[Items from a data source]
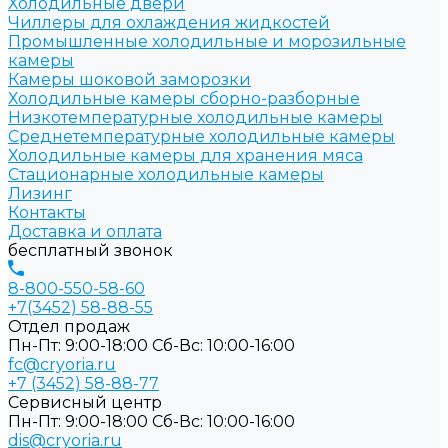
Холодильные двери
Чиллеры для охлаждения жидкостей
Промышленные холодильные и морозильные
камеры
Камеры шоковой заморозки
Холодильные камеры сборно-разборные
Низкотемпературные холодильные камеры
Среднетемпературные холодильные камеры
Холодильные камеры для хранения мяса
Стационарные холодильные камеры
Лизинг
Контакты
Доставка и оплата
бесплатный звонок
8-800-550-58-60
+7(3452) 58-88-55
Отдел продаж
Пн-Пт: 9:00-18:00 Cб-Вс: 10:00-16:00
fc@cryoria.ru
+7 (3452) 58-88-77
Сервисный центр
Пн-Пт: 9:00-18:00 Cб-Вс: 10:00-16:00
dis@cryoria.ru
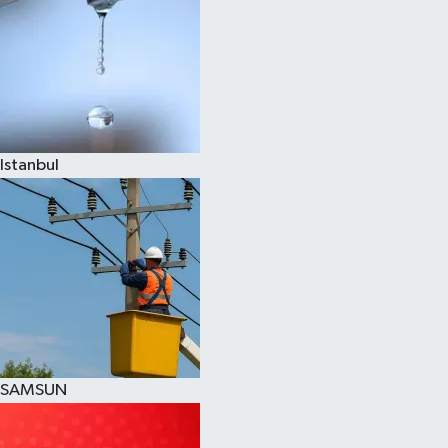
Istanbul
SAMSUN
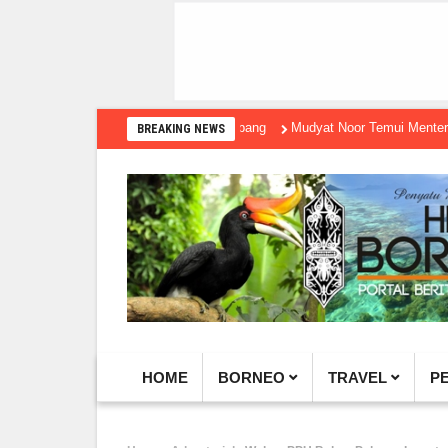
Mudyat Noor Temui Menteri Ekraf, D
BREAKING NEWS
HOME
BORNEO
TRAVEL
P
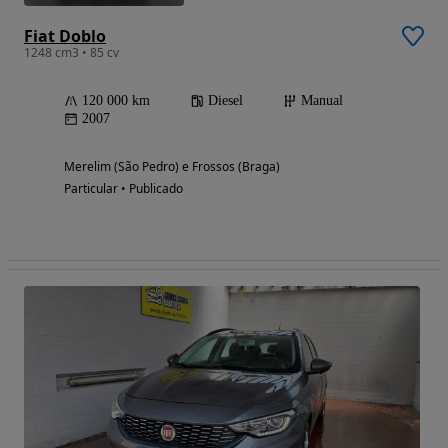
Fiat Doblo
1248 cm3 • 85 cv
120 000 km
Diesel
Manual
2007
Merelim (São Pedro) e Frossos (Braga)
Particular • Publicado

Exercise directions:
Copy out, line for line and without any change, the text read from every one of the rows above, omitting the pictures.

Finished task:
Холодильные двери
Чиллеры для охлаждения жидкостей
Промышленные холодильные и морозильные
камеры
Камеры шоковой заморозки
Холодильные камеры сборно-разборные
Низкотемпературные холодильные камеры
Среднетемпературные холодильные камеры
Холодильные камеры для хранения мяса
Стационарные холодильные камеры
Лизинг
Контакты
Доставка и оплата
бесплатный звонок
8-800-550-58-60
+7(3452) 58-88-55
Отдел продаж
Пн-Пт: 9:00-18:00 Cб-Вс: 10:00-16:00
fc@cryoria.ru
+7 (3452) 58-88-77
Сервисный центр
Пн-Пт: 9:00-18:00 Cб-Вс: 10:00-16:00
dis@cryoria.ru
Istanbul
SAMSUN
Mudyat Noor Temui Menteri Ekraf, D
BREAKING NEWS
HOME
BORNEO
TRAVEL
P
Fiat Doblo
1248 cm3 • 85 cv
120 000 km
Diesel
Manual
2007
Merelim (São Pedro) e Frossos (Braga)
Particular • Publicado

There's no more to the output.